Une partie significative des chasseurs trouve la chasse à courre abjecte. Pourtant, les fédérations de chasseurs la soutiennent unanimement et sans conditions. Cela reflète le sens même de la démarche de la chasse et les chasseurs sont prisonniers d’une profonde incohérence.
La chasse à courre est une démarche en apparence et dans sa substance fondamentalement différente de la chasse en général. En effet, la chasse se pratique comme une sorte de communion individuelle ou entre amis, alors que la chasse à courre existe sous la forme d’un rituel à la fois conventionnel et profondément hiérarchisé.
La chasse se veut plus amicale, davantage conviviale ; le rapport à la nature se veut plus naturel que culturel, puisque la chasse à courre exige elle tout un code vestimentaire, d’attitudes, de comportements, etc. C’est pour cela que les chasseurs apprécient, d’une manière ou d’une autre sans forcément la cautionner, la figure romantique du braconnier.
Cependant, force est de constater et cela est indiscutable, que l’ensemble des représentants des chasseurs soutient de manière catégorique la chasse à courre. Les chasseurs doivent prendre conscience de la signification de cela. Il ne s’agit pas en effet simplement du fait que la « direction » des chasseurs soit composée de bourgeois conservateurs coupés de la base, etc.
Non, cela va bien plus loin. Il existe bien une passerelle tout à fait solide et logique entre la chasse et la chasse à courre. Les chasseurs ne peuvent souvent l’admettre, et pourtant les faits parlent d’eux-mêmes. La complexité du problème vient du fait que cette passerelle ne consiste justement pas en les chasseurs, mais en la chasse elle-même.
La manière dont les chasseurs voient leur démarche est une chose. La manière dont elle se pratique en est une autre. Il existe un gigantesque décalage entre comment les chasseurs s’imaginent être et comment ils sont en réalité.
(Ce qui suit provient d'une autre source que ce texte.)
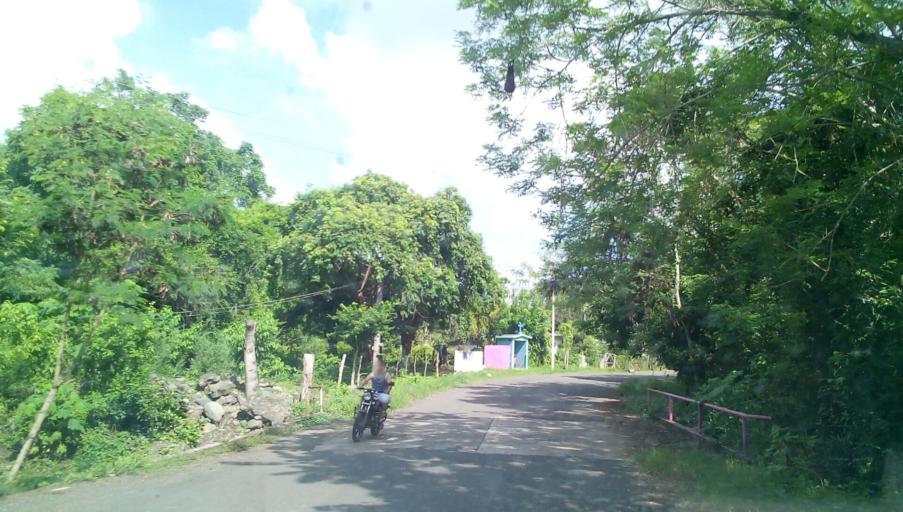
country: MX
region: Veracruz
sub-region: Citlaltepetl
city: Las Sabinas
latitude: 21.3561
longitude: -97.8993
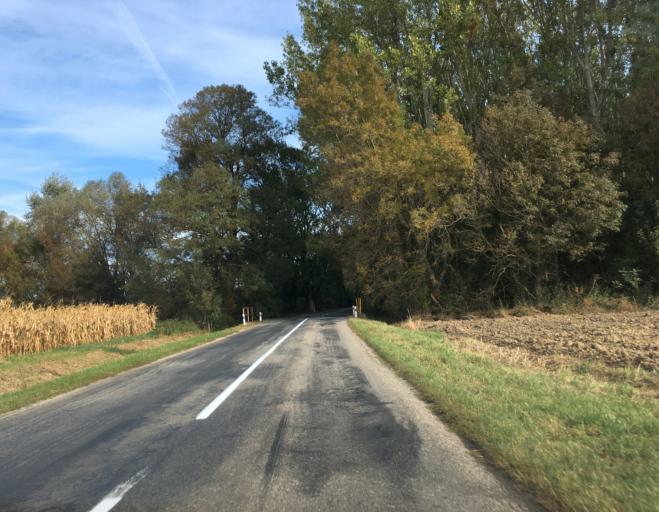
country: SK
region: Nitriansky
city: Svodin
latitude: 48.0043
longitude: 18.4133
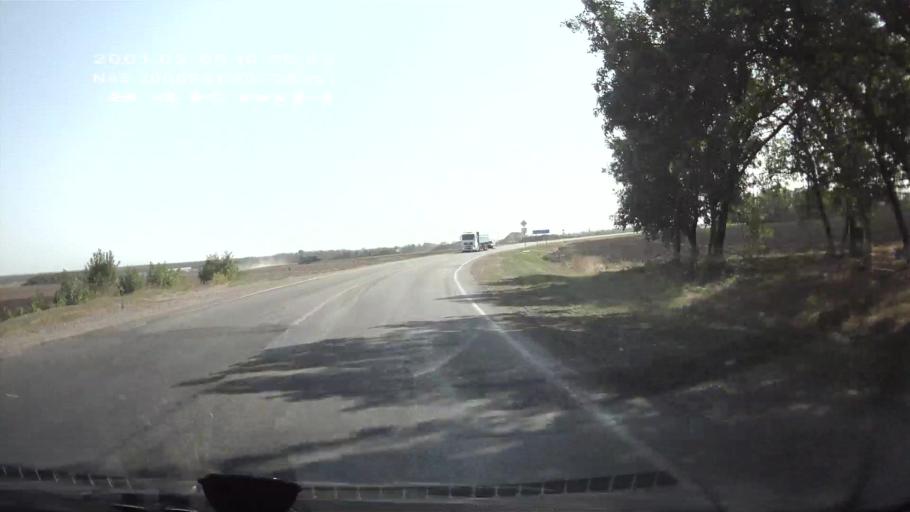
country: RU
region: Krasnodarskiy
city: Dmitriyevskaya
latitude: 45.7005
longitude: 40.7405
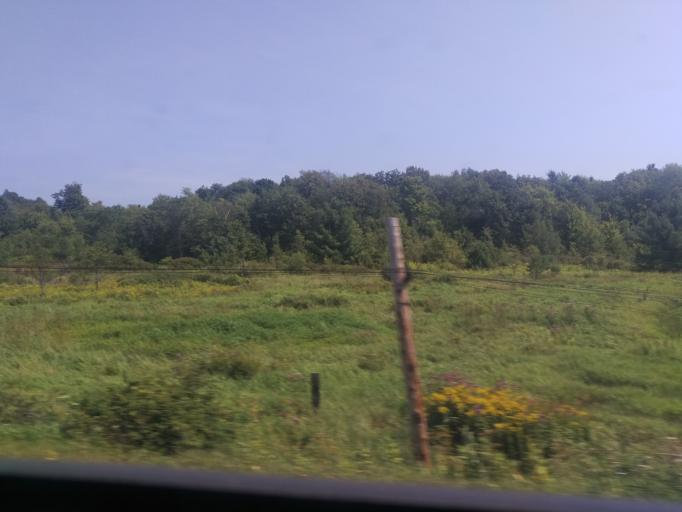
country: US
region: New York
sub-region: Jefferson County
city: Alexandria Bay
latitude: 44.4478
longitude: -75.9403
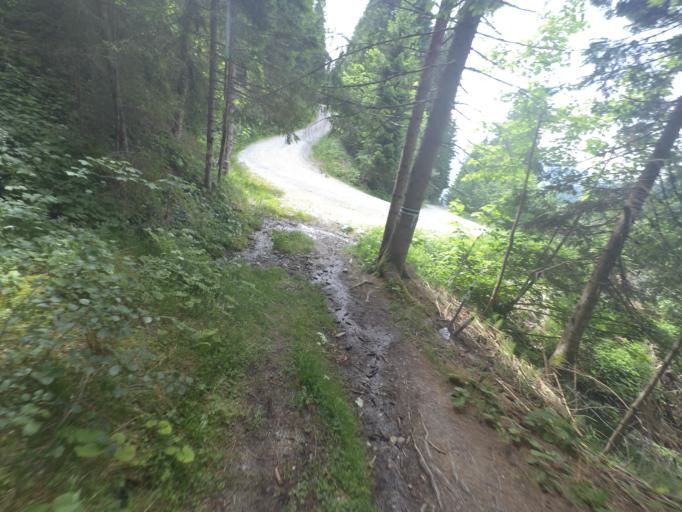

La chasse à courre est la révélation de ce décalage, elle montre que le principe de chasser consiste précisément en le fait de chasser, et que les motivations pour cela sont les mêmes dans leur fondement pour la chasse comme pour la chasse à courre.
Les chasseurs pensent se distinguer des pratiquants de la chasse à courre, car leur attitude psychologique n’est pas ce harcèlement, et pourtant dans sa base elle est similaire, elle est bien une terreur pratiquée dans un environnement naturel. Cette communion sympathique que le chasseur croit pratiquer, c’est en réalité une attitude de guerre.
Les chasseurs sont obligés d’admettre par ailleurs ici que tout le folklore de la guerre pullule dans la chasse. Que ce soit au niveau des vêtements, du principe du camouflage, des pièges et des appâts, il y a bien l’idée d’une militarisation, d’une stratégie militaire, d’un ennemi à vaincre. Si tous les chasseurs n’adoptent une telle démarche, il n’en reste pas moins que cette dimension est présente et partagée par beaucoup.
Les chasseurs doivent donc comprendre la différence qui existe entre comment eux se voient et voient les choses, et la réalité concrète. Sans nul doute que si l’on suit le vrai sens de beaucoup de chasseurs, alors le fusil serait traqué contre l’appareil photo. Car la chasse, dans son existence, est façonnée par le rapport perverti de l’humanité avec la nature. Elle exprime en soi également un profond malaise par rapport à un monde urbanisé, sans âme et anonyme, froid et stérile, rapide et vide.
Si les chasseurs prennent conscience de tout cela, ils peuvent faire un véritable apport à la société, en dépassant la chasse et en affirmant le besoin d’un rapport réel à la nature. Et si cette autocritique de leur part est forcément malaisée, la question de la chasse à courre est un véritable levier devant les aider.